Not exactly. While the recent news makes for provocative headlines, the devil's in the details -- and the financial reports.
A Closer Look at Industry Pressures
It's clear that something is shifting in the hospital market. After years of employment growth, hospitals' hiring patterns have largely leveled off. Collectively, organizations shed 9,000 jobs in May -- the worst single month for the hospital sector in a decade.
Some of those decisions reflect industry-wide belt-tightening, as Medicare moves to rein in health spending by moving away from fee-for-service reimbursement and penalizing hospitals that perform poorly on certain quality measures.

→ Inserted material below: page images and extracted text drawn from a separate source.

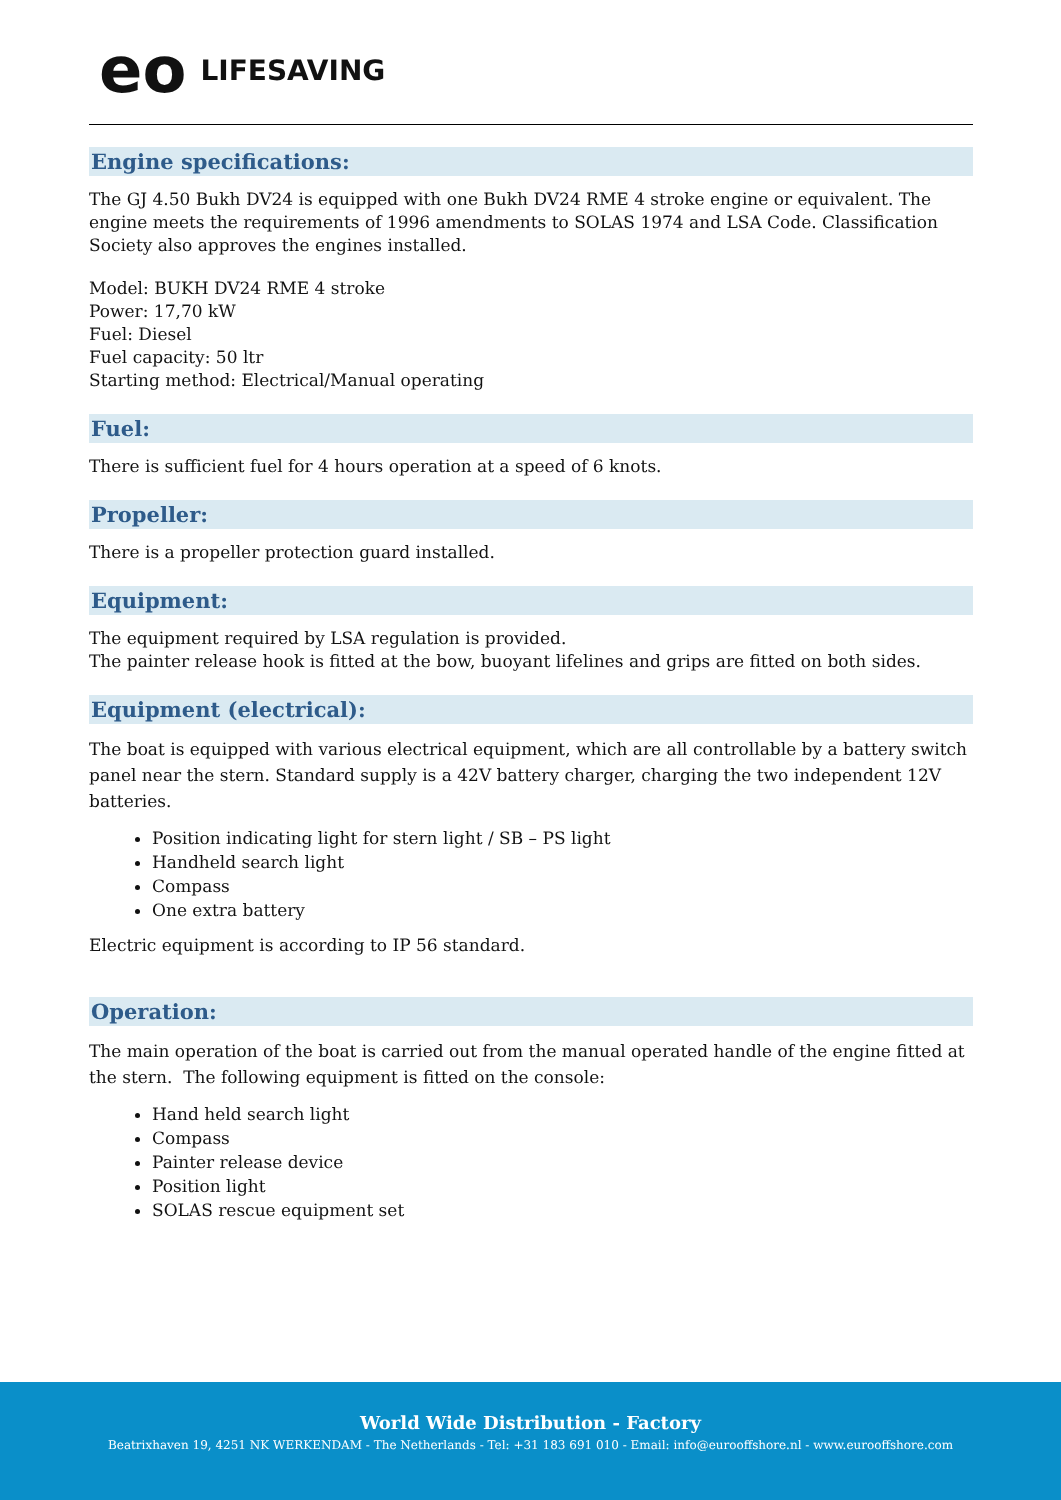eo LIFESAVING
Engine specifications:
The GJ 4.50 Bukh DV24 is equipped with one Bukh DV24 RME 4 stroke engine or equivalent. The engine meets the requirements of 1996 amendments to SOLAS 1974 and LSA Code. Classification Society also approves the engines installed.
Model: BUKH DV24 RME 4 stroke
Power: 17,70 kW
Fuel: Diesel
Fuel capacity: 50 ltr
Starting method: Electrical/Manual operating
Fuel:
There is sufficient fuel for 4 hours operation at a speed of 6 knots.
Propeller:
There is a propeller protection guard installed.
Equipment:
The equipment required by LSA regulation is provided.
The painter release hook is fitted at the bow, buoyant lifelines and grips are fitted on both sides.
Equipment (electrical):
The boat is equipped with various electrical equipment, which are all controllable by a battery switch panel near the stern. Standard supply is a 42V battery charger, charging the two independent 12V batteries.
Position indicating light for stern light / SB – PS light
Handheld search light
Compass
One extra battery
Electric equipment is according to IP 56 standard.
Operation:
The main operation of the boat is carried out from the manual operated handle of the engine fitted at the stern. The following equipment is fitted on the console:
Hand held search light
Compass
Painter release device
Position light
SOLAS rescue equipment set
World Wide Distribution - Factory
Beatrixhaven 19, 4251 NK WERKENDAM - The Netherlands - Tel: +31 183 691 010 - Email: info@eurooffshore.nl - www.eurooffshore.com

And uncertainty around ACA implementation is trickling down to hospital staffing decisions, economists told Road to Reform. Many organizations still aren't sure how the pending wave of newly insured patients will affect their profit margins, given that many of these individuals may be sicker and will be covered by Medicaid, which reimburses hospitals at lower rates than Medicare and private payers.
But the ACA is just one factor affecting hospital finances, and its impact isn't consistently negative for providers. In some cases, hospitals have even staffed up in hopes of capturing new patient volumes from the ACA's insurance marketplaces or receiving added revenue through the law's accountable care organizations and other pilots.
And as "Road to Reform" has previously detailed, when accounting for all of the law's disparate effects -- the flow of new dollars into health care sector, which leads to direct and indirect hiring; the financial relief for millions of low-income families, who can decouple their employment decisions from health insurance -- some economists argue that the ACA is a job-boosting health law.
A Closer Look at Who's Writing the Headlines
In some cases, it's not hospital officials casting blame on the law, but opportunistic lawmakers -- and even ambitious headline writers.
When Emory Healthcare recently announced plans to lay off 100 staff members, local media chalked the cuts up to the Affordable Care Act. (That spin on the story attracted national attention.)
But when The Atlantic's Ford Vox dug deeper, he found that the decision was based less on the ACA and more on local market realities. In fact, Emory officials stressed that "these changes have nothing do with Obamacare," Vox writes, but reflect the organization's decision to reallocate resources away from the inpatient psychiatric program, where the layoffs are concentrated.
Local reporters in Texas also seized on Covenant Health's recent announcement that it would lay off 49 employees. While the CEO explained that the staff reduction reflected pending declines in hospital reimbursement -- partly brought on by the ACA -- Rep. Randy Neugebauer (R-Texas) went further. "This is likely to happen at more and more hospitals under Obamacare," Neugebauer told one TV station. "We need to repeal [the ACA] now before it creates any more problems."
Law May Be Providing Cover
However, another set of headlines suggest a different story could be written. Some hospitals are laying off staff -- or even closing their doors -- because they say their states aren't doing enough to implement the Affordable Care Act.
The Huffington Post's Jeffrey Young reports on one North Carolina hospital, Vidant Pungo, that recently shuttered because the state refused to opt into the ACA's Medicaid expansion; according to hospital officials, expanding coverage would have cut their uncompensated care bill and boosted revenues.
But looking at the health system's balance sheet reveals that Vidant Pungo's financial concerns went well beyond the ACA; for example, the aging facility likely needed a capital infusion to renovate its aging physical plant. Meanwhile, some of the hospitals that are blaming the ACA for their recent staffing decisions have had longstanding financial challenges. (Covenant in Texas, for example, shed hundreds of workers in 2008 and 2009, well before the ACA was even being debated in Congress.)
Since its passage four years ago, Obamacare has been many things to many groups: a rallying point for liberals, a stalking point for conservatives, a transformative package of reforms for the health care industry.
This time around, Obamacare may be playing a new role: convenient scapegoat for hospitals' relatively normal staffing decisions.